### AUSZUG AUS QUELLE:
|---|
Die Zahl der Eheschließungen zwischen binationalen Partnern steigt. Damit kommen nicht nur verschiedene Kulturen, sondern auch unterschiedliche Erziehungsmethoden zusammen. Das kann zu Konflikten führen, aber auch bereichern.

Mona Irina hat schon viele Kulturen erlebt. Sie verbrachte ein Jahr in Japan, sieben Monate in Großbritannien und über ein Jahr in Südamerika. In Paraguay lernte sie ihren Ehemann kennen und lieben. Nun lebt die Familie, inklusive der 2-jährigen Tochter, in Deutschland. Mona Irina erlebt täglich, was es bedeutet, eine multikulturelle Familie zu haben. „Man muss seine eigenen Vorstellungen manchmal aufgeben oder zumindest anpassen“, resümiert sie. „Natürlich lebt jede Beziehung davon, dass man ständig voneinander lernt und sich einander anpasst. Aber wenn man zwei völlig unterschiedliche Kulturen verinnerlicht hat, unterschiedliche Bräuche und Rituale, dann macht es die Sache auch nicht gerade einfacher.“

Welche Fragen ihr im Alltag begegnen und welche Themen besonders zur Diskussion stehen, diskutiert sie auf ihrem Blog Multiculturalbaby. Die Erfahrungen, die sie durch ihre multikulturelle Familie sammelt, will sie weitergeben. Ihre Themen sind alltagspraktisch: Welche Kriterien gibt es zu bedenken, wenn man sich für das Land entscheidet, in dem man sein Kind aufziehen möchte? Wo findet man Kinderbücher, die den Aspekt der Vielfalt mit einschließen?
|---|
### GESTELLTE AUFGABE A:
Gib den Auszug über binationale Familien wörtlich wieder, beginnend bei „Welche Fragen ihr“ und endend bei „Vielfalt mit einschließen?“.

### ZU VERWENDENDE DATENSÄTZE:
|---|
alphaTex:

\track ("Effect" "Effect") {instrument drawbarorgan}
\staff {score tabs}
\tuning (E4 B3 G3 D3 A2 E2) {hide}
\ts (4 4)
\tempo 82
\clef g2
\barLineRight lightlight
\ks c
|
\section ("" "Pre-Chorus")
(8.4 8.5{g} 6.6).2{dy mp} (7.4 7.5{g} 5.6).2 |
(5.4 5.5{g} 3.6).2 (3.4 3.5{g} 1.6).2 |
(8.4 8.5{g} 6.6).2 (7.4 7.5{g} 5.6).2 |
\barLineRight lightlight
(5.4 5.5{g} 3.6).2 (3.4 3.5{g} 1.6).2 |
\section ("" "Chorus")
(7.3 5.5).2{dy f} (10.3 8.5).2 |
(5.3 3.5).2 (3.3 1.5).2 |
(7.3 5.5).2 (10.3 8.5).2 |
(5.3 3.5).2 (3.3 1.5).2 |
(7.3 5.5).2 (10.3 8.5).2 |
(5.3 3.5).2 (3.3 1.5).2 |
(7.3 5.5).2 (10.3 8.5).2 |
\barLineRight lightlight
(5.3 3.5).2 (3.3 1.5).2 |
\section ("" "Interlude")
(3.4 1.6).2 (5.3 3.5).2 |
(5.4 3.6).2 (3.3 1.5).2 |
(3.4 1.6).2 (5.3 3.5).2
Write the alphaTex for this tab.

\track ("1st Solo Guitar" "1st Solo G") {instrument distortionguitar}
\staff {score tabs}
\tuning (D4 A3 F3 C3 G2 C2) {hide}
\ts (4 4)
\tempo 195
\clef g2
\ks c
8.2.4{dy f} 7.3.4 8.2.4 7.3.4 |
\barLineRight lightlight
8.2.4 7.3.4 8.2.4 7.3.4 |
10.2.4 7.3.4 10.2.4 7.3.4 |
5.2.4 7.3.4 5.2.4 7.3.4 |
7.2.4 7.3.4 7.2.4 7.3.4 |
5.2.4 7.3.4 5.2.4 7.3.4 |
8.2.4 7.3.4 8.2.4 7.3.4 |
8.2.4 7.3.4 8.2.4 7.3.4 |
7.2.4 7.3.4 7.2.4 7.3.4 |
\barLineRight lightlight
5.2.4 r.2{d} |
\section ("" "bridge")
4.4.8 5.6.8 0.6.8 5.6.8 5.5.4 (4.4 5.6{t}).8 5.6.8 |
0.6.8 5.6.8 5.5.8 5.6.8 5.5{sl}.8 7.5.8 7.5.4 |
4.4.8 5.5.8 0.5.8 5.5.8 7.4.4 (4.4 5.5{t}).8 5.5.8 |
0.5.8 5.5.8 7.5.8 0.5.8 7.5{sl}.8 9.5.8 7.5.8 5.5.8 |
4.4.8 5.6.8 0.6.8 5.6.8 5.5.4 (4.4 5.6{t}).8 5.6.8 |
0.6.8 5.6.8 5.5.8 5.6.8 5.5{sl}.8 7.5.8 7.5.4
|---|
### GESTELLTE AUFGABE B:
Filtere aus den Datensätzen oben jede Zeile heraus, in der die Zeichenfolge „instrument“ vorkommt, und schreibe diese Zeilen unverändert ab.

### SCHRIFTLICHE ANTWORT A:
Welche Fragen ihr im Alltag begegnen und welche Themen besonders zur Diskussion stehen, diskutiert sie auf ihrem Blog Multiculturalbaby. Die Erfahrungen, die sie durch ihre multikulturelle Familie sammelt, will sie weitergeben. Ihre Themen sind alltagspraktisch: Welche Kriterien gibt es zu bedenken, wenn man sich für das Land entscheidet, in dem man sein Kind aufziehen möchte? Wo findet man Kinderbücher, die den Aspekt der Vielfalt mit einschließen?

### SCHRIFTLICHE ANTWORT B:
\track ("Effect" "Effect") {instrument drawbarorgan}
\track ("1st Solo Guitar" "1st Solo G") {instrument distortionguitar}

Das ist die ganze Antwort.